İİK’nın 308-(b) maddesinde; Alacakları itiraza uğramış olan alacaklılar, tasdik kararının ilanı tarihinden itibaren bir ay içinde dava açabilirler. Tasdik kararını veren mahkeme, konkordato projesi uyarınca çekişmeli alacaklara isabet eden payın, kararın kesinleşmesine kadar borçlu tarafından, mahkemece belirlenen bir bankaya yatırılmasına karar verebilir. Süresi içinde dava açmamış olan alacaklılar, bu paydan ödeme yapılmasını talep edemezler; bu durumda yatırılan pay borçluya iade edilir” hükmü düzenlenmiştir.
HMK’nın 389. maddesi uyarınca, “Mevcut durumda meydana gelebilecek bir değişme sebebiyle hakkın elde edilmesinin önemli ölçüde zorlaşacağından ya da tamamen imkansız hale geleceğinden veya gecikme sebebiyle bir sakıncanın yahut ciddi bir zararın doğacağından endişe edilmesi hallerinde uyuşmazlık konusu hakkında ihtiyat tedbir kararı verilebilir. ” Aynı Kanun’un 390/3. maddesi, “Tedbir talep eden taraf, dilekçesinde dayandığı ihtiyati tedbir sebebini ve türünü açıkca belirtmek ve davanın esası yönünden kendisinin haklılığını yaklaşık olarak ispat etmek zorundadır” düzenlemesini içermektedir.
Somut olayda; davanın İİK’nın 308-(b) maddesi uyarınca itiraza uğrayan çekişmeli alacak tutarının tahsili istemine ilişkin olduğu, davacının iddia ettiği alacak ve tutarının yargılamayı gerektirdiği, alacağın yaklaşık olarak ispat edilemediği anlaşılmakla davacı vekilinin ihtiyati tedbir talebinin reddine karar verilerek aşağıdaki şekilde hüküm kurulmuştur….” şeklindeki gerekçeyle davacı vekilinin ihtiyati tedbir talebinin reddine karar verilmiş, karara karşı davacı vekili tarafından istinaf yoluna başvurulmuştur.
İnceleme; 6100 sayılı HMK’nın 355. madde hükmü uyarınca, istinaf dilekçesinde belirtilen sebeplerle sınırlı olarak ve kamu düzenine aykırı hususların olup olmadığı gözetilerek yapılmıştır.
Dosya kapsamı delillere göre; Sakarya Asliye Ticaret Mahkemesi’nin 2021/556 Esas sayılı dosyası sayılı dosyası üzerinden yapılan yargılama sonucunda 19/12/2022 tarihinde davalı şirketin konkordato projesinin tasdikine karar verildiği, davacı yanca İİK’nın 308/b maddesi uyarınca itiraza uğrayan ve çekişmeli hale gelen alacağın tespiti ve konkordato şartları uyarınca ödenmesi istemli dava açıldığı, iş bu davaya konu alacağın bankada bloke edilmesi yönünde ihtiyati tedbir kararı verilmesinin istenildiği anlaşılmaktadır.
İİK’nın 308/b maddesinde; Alacakları itiraza uğramış olan alacaklılar, tasdik kararının ilanı tarihinden itibaren bir ay içinde dava açabilirler.
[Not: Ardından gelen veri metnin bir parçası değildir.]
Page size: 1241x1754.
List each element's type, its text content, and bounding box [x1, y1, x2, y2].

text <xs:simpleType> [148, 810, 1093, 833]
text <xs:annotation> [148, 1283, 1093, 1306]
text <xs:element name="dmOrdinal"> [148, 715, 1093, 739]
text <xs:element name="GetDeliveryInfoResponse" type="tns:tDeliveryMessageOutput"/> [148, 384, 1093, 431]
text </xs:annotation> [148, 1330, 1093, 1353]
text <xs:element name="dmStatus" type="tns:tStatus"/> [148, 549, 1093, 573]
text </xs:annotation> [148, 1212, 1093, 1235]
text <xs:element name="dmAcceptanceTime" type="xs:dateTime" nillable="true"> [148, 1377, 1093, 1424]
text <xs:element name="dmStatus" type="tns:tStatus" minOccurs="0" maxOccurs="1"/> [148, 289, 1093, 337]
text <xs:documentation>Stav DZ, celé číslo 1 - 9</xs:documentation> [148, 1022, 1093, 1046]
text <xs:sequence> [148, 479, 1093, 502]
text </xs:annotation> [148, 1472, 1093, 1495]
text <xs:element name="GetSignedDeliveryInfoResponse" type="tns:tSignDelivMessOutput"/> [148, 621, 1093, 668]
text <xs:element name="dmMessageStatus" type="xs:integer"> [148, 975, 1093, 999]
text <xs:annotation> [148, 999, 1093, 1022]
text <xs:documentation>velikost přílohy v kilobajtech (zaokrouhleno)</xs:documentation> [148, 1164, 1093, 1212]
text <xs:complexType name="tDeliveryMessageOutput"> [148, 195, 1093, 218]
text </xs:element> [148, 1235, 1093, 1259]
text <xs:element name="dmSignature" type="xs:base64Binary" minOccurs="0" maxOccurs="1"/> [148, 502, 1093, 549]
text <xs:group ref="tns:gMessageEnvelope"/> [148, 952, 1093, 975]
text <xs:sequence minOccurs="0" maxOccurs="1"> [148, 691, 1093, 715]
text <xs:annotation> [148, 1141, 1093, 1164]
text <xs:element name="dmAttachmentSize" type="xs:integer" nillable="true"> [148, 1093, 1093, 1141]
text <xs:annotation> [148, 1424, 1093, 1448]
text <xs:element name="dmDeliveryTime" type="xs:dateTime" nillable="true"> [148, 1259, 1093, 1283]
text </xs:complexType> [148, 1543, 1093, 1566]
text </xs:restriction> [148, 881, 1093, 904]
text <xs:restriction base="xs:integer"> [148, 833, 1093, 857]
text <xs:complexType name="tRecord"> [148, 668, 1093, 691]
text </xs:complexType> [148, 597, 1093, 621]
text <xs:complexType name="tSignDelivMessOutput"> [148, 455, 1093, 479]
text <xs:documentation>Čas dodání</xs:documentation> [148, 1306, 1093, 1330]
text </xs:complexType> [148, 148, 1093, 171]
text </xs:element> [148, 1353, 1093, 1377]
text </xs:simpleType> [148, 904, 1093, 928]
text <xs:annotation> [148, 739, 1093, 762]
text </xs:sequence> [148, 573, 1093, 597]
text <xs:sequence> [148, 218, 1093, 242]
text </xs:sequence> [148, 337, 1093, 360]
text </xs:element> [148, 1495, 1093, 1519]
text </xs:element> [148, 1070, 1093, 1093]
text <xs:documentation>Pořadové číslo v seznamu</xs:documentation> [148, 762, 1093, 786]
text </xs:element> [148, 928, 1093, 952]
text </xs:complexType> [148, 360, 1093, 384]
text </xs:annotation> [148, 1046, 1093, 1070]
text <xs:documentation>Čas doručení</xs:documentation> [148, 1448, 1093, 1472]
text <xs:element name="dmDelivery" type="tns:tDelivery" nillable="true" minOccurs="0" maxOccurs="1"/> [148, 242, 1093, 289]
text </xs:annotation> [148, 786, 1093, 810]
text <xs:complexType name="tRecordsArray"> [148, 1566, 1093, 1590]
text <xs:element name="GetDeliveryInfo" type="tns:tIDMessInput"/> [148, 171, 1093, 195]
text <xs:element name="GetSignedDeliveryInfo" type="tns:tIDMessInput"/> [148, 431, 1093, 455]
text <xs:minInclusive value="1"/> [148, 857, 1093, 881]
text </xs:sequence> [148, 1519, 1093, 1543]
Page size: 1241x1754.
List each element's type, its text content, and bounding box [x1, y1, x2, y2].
Tasdik kararını veren mahkeme, konkordato projesi uyarınca çekişmeli alacaklara isabet eden payın, kararın kesinleşmesine kadar borçlu tarafından, mahkemece belirlenen bir bankaya yatırılmasına karar verebilir. Süresi içinde dava açmamış olan alacaklılar, bu paydan ödeme yapılmasını talep edemezler; bu durumda yatırılan pay borçluya iade edilir” hükmü düzenlenmiştir.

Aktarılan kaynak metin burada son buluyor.